One must thus conclude on this point by observing that the majority of these “laws” were in realities of the justifications brought a posteriori to support positions of principle whose legitimacy became efficient by the use, insofar as the party which preached them were more “extremely” politically and militarily.
One of the principal applications of this law took place in second half of the years 1580. Henri III, last king Valois, had provided that the prince Henri of Bourbon, king de Navarre, would succeed to him. But this succession was not due to the fact that Henri de Navarre, having married Marguerite, sister of Henri III (this Marguerite is celebrates it queen Margot); she was due to the fact that Henri de Navarre descended in uninterrupted male line from the king Louis IX (1226 -1270). It was, in male line, more the close relative of Henri III. The great difficulties of Henri IV at the beginning of his reign (Henri III is assassinated in 1589) are explained more by its religion (it was Protestant whereas the majority of the population was catholic) why by the fact that he was a relative very far away from the preceding king. On the contrary, one can say that the salic law had entered so much manners which it appeared almost impossible to choose another king that indicated by the application of these rules of succession.
In the same way, in the first years of the 18th century, the king growing old Louis XIV, and having lost the majority of his legitimate descendants, wanted to modify the rules of succession and to allow the accession of his illegitimate children (children of its mistresses) the throne of France. This decision was, as of the death of the king in 1715, broken by the Parliament of Paris, because of the intangibility of the rules of succession, the salic law being considered a “fundamental law of the kingdom”, and such not being able to be modified, even by the king.

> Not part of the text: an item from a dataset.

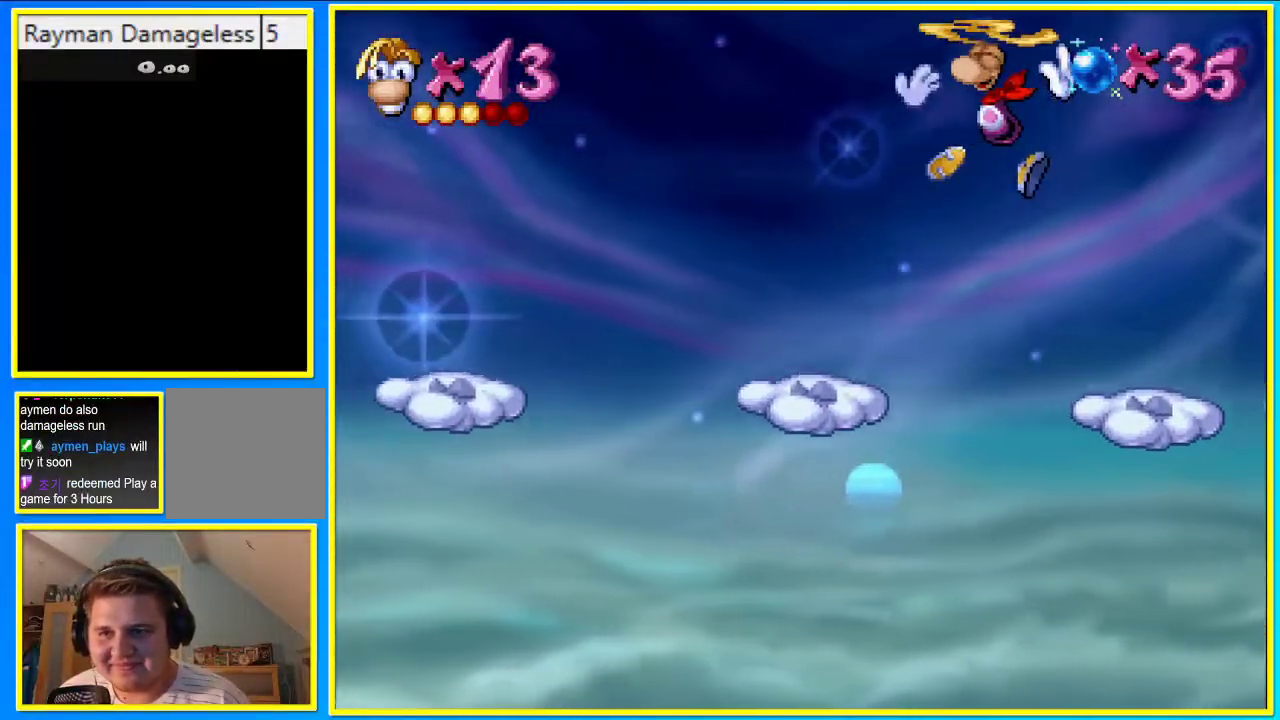
{"buttons": ["CIRCLE", "DPAD_LEFT"], "left_stick": "center", "right_stick": "center", "events": [[201, "SQUARE", "down"], [302, "SQUARE", "up"], [335, "DPAD_LEFT", "down"], [469, "DPAD_UP", "up"], [503, "CIRCLE", "down"]]}
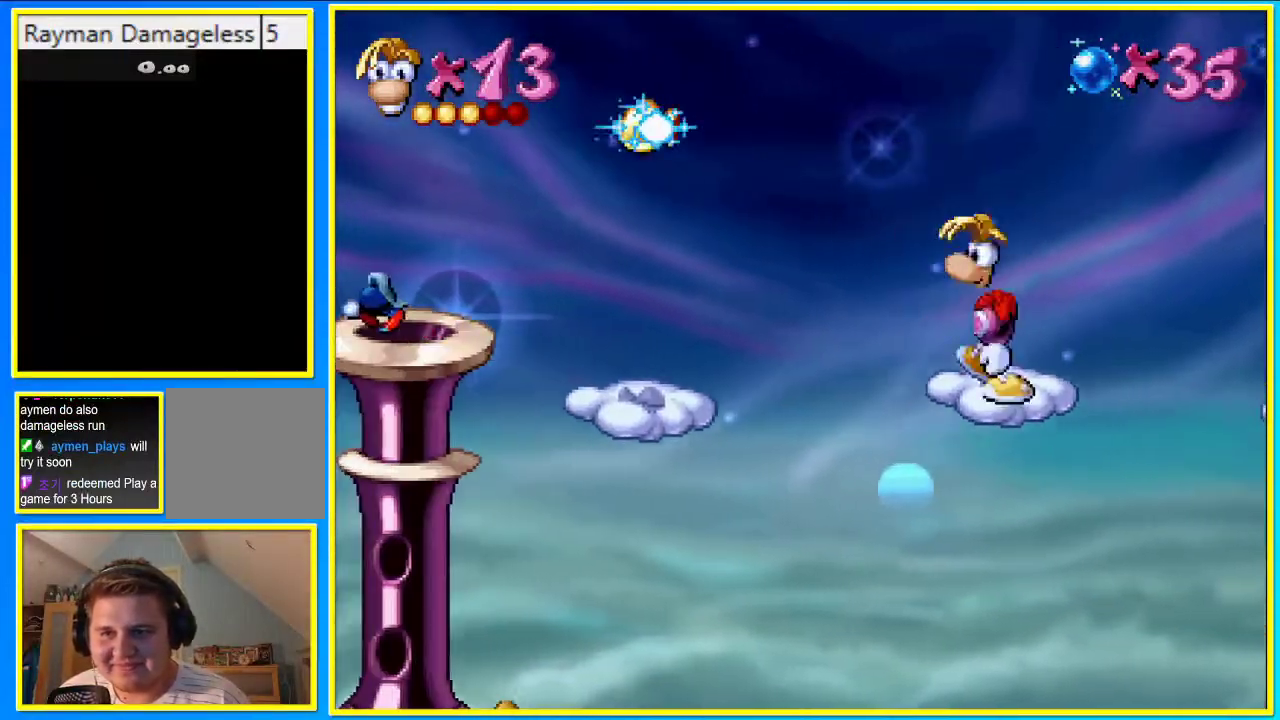
{"buttons": ["DPAD_UP"], "left_stick": "center", "right_stick": "center", "events": [[168, "CROSS", "down"], [235, "DPAD_UP", "down"], [302, "DPAD_LEFT", "up"], [503, "CIRCLE", "up"], [503, "CROSS", "up"]]}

The abrogation of the salic law led to disputes and even to several civil wars in Spain, where it had been adopted following the accession of a French prince in 1700. In 1830, the king Ferdinand VII abrogea the salic law, which made to his/her girl Isabelle her heiress and excluded from the throne her Charles brother. This decision led to an important crisis of succession in Spain, the First war carlist (1833 - 1846).
It is often supposed that the salic law was used to separate the Grand-Duché from Luxembourg of the Netherlands. In fact, after the death of the king Guillaume III in 1890 without male exit, Wilhelmine of Orange-Nassau became queen of the Netherlands, while Adolphe de Nassau-Weilburg went up on the Luxembourg throne. This under the terms of a contract of heritage signed in 1783 between the two surviving branches of the House of Nassau, the line ottonienne (the House of Orange-Nassau) and the line walramienne (the House of Nassau-Weilburg). This separation was thus not based on a Luxembourg law or Dutchwoman but on a dynastic convention.
The salic law was repealed in Denmark in 1953, in Sweden in 1979 and Belgium in 1991.